Предоставленный отрывок ▸
++++
Вполне возможно, что если бы Муфф и Лакло не закладывали в основание своей концепции помимо принципа артикуляции еще и такое мощное теоретическое подспорье как агонизм, то можно было бы — после кратких критических заметок — подвести их теорию под один старый, но непреложный во все времена довод о сущностной цели политики — не превратить землю в рай, но не допустить ей превратиться в ад. Тем не менее, авторы, политически экстраполируя результаты философской работы Делеза, открыли — а не закрыли, как им казалось, — трансцендентальную проблематику и показали еще раз, что социализация философии нисколько не сделала философию более имманентной в сравнении с ее старыми версиями, а скорее трансцендировала интерсубъективность. Так что, по существу, онтология универсального оказывается здесь ничем иным как всего лишь более радикализированным изданием до-постмодерной метафизики власти: «невозможность установления какой-либо связи конкретного и конечного выражения разнообразной субъективности с неким трансцендентальным центром позволяет нам сосредоточить внимание на многообразии как таковом» [7].

Итак, свобода и равенство есть не подлежащие суду базисные понятия актуального и, надо полагать, всемирного гражданства; они не подлежат суду, поскольку любой суд возможен только с позиций этих базисных понятий. Данный круг универсалистских полаганий размыкается всякий раз, как только мы выходим в очень конкретное поле партикуляристских практик. То, что последние могут и должны осуществляться в горизонте универсалистских полаганий, с одной стороны, подтверждает справедливость суда только с позиций свободы и равенства, но, с другой стороны, по-прежнему лишает надежды осуществить внятную рациональную деконструкцию этой ценностной системы координат. Во всяком случае, хотя и остается неясным, как Муфф и Лакло вписывают понятие партикулярного в разные конституционные государственные модели, но если бы такая артикуляция партикулярного (их принцип артикуляции) действительно эффективно заработала в долгосрочной политической перспективе, это могло бы стать гарантией как против того или иного вида издержек демократического рвения различных держав, так и против типических тоталитарных соблазнов.

В случае с данной концепцией агональной демократии, камнем преткновения (антагонизм) оказывается изначальное преимущество (агонизм) — страсть всегда может разорвать кокон имманентного (нормативность), а значит способна перевернуть любые основания (свобода и равенство) на противоположные, сделав уже их изначальной точкой отсчета, пока, наконец, кто-нибудь не заявит, что за основаниями не скрывается никакой мысли, только чистая трансценденция. И если мы признаем, что за свободой и равенством стоит чистая трансценденция, тогда опасность представляет именно страсть, потому что только она не принимает никаких обоснований, из чего следует: концепция модерной гражданственности по-прежнему испытывает трудности философского обоснования.
++++
Выдержки из данных:
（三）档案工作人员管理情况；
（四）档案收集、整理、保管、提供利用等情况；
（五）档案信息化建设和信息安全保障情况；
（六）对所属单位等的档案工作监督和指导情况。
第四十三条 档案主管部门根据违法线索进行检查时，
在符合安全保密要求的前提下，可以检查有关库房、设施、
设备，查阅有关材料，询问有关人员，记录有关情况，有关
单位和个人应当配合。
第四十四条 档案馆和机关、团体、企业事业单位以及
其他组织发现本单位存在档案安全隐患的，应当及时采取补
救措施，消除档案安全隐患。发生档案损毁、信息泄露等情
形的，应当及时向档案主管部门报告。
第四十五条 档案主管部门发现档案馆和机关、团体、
++++
Условие задачи ▸ Какие базисные понятия гражданства, согласно приведенному выше отрывку об агональной демократии, не подлежат суду?

Ответ на задание ▸ Свобода и равенство.